Juha becomes obsessed to the detriment of his job (“Are all your Moomins in the valley?”, his worried colleague enquires – it’s Finland after all), his family life and his physical wellbeing until he crosses a line and becomes emotionally involved with Mona. Some torture scenes are difficult to watch: in particular a toe-curling dental incident that expands on that notorious ‘is it safe?’ scene in Marathon Man. This is where on demand comes into its own – you can stop/start and look away if it’s too much. But basically the story is told with sensitivity and humour. Despite the extreme nature of the subject, its humanity draws you in.

Cinematography (by director of photography Pietari Peltola) is exciting – the verdant green of past memories, the blue-grey of Juha’s life now, the red glow of the BDSM scenes and the shocking-pink and cyan abstracts on black of the neon signs that break up the different locations.

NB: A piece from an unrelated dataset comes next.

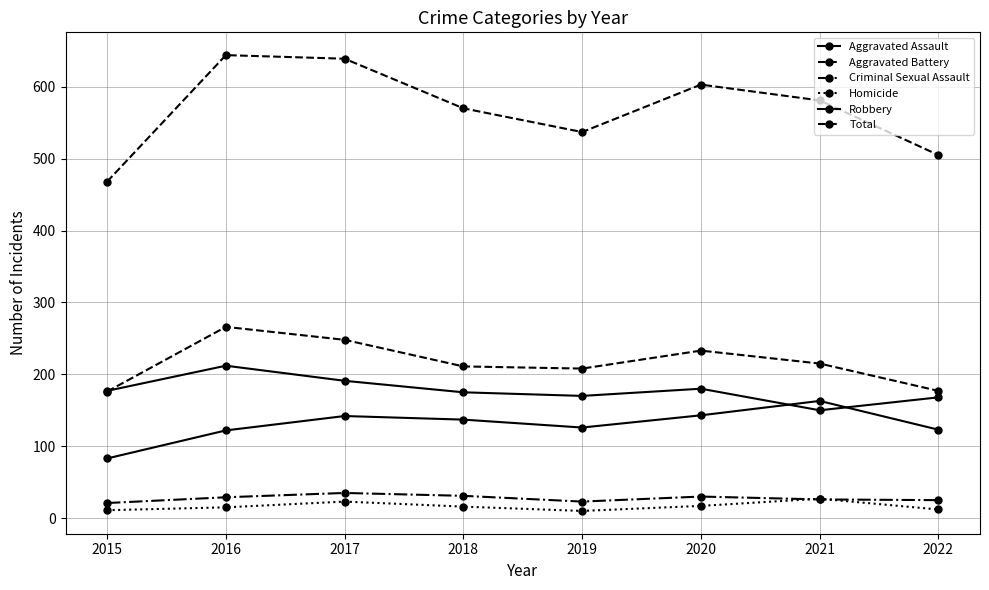

True or false: Robbery and Criminal Sexual Assault cross at least once.

False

Michal Nejtek’s electronic score is atmospheric – even people enjoying themselves is disconcerting. Dialogue is sparse but the chemistry between Strang and Kosonen transcends the need for it. The film reaches a satisfying emotional resolution: it is truly hard to watch at times but above all well worth seeing. But maybe don’t try to emulate it at home, even if that’s where you’re watching it.

Dogs Don’t Wear Pants premiered at the Cannes Film Festival in Quinzaine des Réalisateurs, screened at the BFI London Film Festival and is released on Curzon Home Video on 20 March 2020.